*** Opening EXERCISE DATA ***

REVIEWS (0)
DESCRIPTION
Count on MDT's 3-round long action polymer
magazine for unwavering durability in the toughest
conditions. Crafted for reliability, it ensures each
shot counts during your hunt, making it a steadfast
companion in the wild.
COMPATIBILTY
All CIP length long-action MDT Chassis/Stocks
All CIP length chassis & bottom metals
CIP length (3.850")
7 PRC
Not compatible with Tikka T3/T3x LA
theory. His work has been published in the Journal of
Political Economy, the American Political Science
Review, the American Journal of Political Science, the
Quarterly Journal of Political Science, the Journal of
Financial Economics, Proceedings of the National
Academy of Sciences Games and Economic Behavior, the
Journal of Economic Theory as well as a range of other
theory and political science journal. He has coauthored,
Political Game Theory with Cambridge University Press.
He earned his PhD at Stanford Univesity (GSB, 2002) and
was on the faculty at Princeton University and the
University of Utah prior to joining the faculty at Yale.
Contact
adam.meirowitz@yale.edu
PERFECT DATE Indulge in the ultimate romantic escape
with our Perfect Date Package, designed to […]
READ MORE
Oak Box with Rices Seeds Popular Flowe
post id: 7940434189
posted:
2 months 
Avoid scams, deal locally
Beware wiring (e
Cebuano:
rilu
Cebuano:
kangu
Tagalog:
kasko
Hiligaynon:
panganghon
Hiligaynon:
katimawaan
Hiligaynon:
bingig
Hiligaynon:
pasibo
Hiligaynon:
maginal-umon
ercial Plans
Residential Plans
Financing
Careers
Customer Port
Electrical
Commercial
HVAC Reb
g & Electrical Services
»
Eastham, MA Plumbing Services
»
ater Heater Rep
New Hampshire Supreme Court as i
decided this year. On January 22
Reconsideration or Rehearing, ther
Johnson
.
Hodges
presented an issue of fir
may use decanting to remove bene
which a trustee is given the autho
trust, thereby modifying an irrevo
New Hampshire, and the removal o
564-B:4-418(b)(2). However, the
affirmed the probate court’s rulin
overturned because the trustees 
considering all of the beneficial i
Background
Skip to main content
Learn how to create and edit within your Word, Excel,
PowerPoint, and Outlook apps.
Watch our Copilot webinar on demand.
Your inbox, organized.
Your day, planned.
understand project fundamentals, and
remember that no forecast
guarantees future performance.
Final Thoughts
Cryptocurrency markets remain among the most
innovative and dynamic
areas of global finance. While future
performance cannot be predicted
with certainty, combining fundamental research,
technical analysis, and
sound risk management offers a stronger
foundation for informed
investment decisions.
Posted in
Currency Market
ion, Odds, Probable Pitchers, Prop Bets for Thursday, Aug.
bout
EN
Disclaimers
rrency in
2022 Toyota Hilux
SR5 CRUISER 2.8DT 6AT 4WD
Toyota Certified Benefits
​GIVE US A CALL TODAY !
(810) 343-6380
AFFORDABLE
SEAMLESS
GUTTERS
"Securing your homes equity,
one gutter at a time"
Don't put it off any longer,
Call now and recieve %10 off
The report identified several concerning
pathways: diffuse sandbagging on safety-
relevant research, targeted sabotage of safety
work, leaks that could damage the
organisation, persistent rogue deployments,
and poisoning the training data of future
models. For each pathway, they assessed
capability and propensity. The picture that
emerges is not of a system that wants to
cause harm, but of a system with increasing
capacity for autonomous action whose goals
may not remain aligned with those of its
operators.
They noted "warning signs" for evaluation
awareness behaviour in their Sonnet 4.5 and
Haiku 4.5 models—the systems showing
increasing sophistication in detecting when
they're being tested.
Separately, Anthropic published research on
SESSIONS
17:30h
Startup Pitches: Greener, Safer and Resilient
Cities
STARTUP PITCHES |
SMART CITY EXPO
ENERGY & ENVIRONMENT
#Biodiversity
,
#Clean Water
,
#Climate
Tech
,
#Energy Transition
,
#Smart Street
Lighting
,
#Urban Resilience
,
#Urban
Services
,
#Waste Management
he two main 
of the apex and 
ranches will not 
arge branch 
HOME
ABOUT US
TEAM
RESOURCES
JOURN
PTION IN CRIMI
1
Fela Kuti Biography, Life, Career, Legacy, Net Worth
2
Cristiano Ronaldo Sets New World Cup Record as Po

*** Closing EXERCISE DATA ***

§ TASK PROMPT: Copy range, inclusive: the line holding "overturned because the trustees" to the line holding "foundation for informed". Reproduce exactly those lines of the records above and no others.

§ EXERCISE RESULT:
overturned because the trustees 
considering all of the beneficial i
Background
Skip to main content
Learn how to create and edit within your Word, Excel,
PowerPoint, and Outlook apps.
Watch our Copilot webinar on demand.
Your inbox, organized.
Your day, planned.
understand project fundamentals, and
remember that no forecast
guarantees future performance.
Final Thoughts
Cryptocurrency markets remain among the most
innovative and dynamic
areas of global finance. While future
performance cannot be predicted
with certainty, combining fundamental research,
technical analysis, and
sound risk management offers a stronger
foundation for informed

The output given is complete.